(Records taken from a dataset)

• • •

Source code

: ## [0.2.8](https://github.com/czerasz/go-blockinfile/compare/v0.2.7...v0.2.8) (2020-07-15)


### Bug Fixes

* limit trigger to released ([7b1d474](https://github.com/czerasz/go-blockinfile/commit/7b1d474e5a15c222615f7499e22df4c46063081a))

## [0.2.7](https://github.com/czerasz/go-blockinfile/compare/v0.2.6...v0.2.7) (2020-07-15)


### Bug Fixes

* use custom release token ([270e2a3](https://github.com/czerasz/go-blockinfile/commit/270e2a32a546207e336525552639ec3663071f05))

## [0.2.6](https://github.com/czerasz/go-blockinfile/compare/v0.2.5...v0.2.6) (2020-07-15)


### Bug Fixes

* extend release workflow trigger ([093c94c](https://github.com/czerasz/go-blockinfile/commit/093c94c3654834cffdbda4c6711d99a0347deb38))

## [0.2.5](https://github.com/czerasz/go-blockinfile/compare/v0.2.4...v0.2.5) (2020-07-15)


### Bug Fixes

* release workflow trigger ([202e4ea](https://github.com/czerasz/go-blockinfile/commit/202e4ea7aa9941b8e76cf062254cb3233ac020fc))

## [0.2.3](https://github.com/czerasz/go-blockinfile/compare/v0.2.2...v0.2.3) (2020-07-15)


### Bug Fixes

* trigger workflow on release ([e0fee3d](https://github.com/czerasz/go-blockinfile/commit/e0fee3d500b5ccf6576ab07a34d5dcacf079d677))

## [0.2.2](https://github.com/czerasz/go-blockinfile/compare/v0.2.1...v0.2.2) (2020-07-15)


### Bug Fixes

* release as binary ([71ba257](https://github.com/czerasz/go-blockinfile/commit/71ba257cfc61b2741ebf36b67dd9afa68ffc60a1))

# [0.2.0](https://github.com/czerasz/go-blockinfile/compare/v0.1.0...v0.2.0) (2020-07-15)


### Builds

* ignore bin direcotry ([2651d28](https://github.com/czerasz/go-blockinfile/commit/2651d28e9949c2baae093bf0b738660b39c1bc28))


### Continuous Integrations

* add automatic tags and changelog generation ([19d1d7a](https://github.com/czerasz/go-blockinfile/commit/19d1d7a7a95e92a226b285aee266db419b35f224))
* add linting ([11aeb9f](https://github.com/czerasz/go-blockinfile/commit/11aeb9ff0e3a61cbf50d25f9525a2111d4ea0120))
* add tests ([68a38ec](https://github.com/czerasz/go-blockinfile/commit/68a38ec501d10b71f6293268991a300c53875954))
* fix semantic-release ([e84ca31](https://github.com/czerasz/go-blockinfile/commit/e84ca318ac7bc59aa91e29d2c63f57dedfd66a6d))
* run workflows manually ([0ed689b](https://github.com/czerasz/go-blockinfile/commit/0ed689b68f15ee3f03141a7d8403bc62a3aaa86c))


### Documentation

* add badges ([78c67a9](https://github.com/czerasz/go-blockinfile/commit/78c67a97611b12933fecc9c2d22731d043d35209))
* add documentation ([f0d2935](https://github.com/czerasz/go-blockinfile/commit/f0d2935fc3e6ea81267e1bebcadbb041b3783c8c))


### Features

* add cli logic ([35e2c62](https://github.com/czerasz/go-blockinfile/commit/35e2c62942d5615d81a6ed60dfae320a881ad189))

• • •

What you need to do ▸ Extract every line of the data that contains the word "trigger".

Answer ▸
* limit trigger to released ([7b1d474](https://github.com/czerasz/go-blockinfile/commit/7b1d474e5a15c222615f7499e22df4c46063081a))
* extend release workflow trigger ([093c94c](https://github.com/czerasz/go-blockinfile/commit/093c94c3654834cffdbda4c6711d99a0347deb38))
* release workflow trigger ([202e4ea](https://github.com/czerasz/go-blockinfile/commit/202e4ea7aa9941b8e76cf062254cb3233ac020fc))
* trigger workflow on release ([e0fee3d](https://github.com/czerasz/go-blockinfile/commit/e0fee3d500b5ccf6576ab07a34d5dcacf079d677))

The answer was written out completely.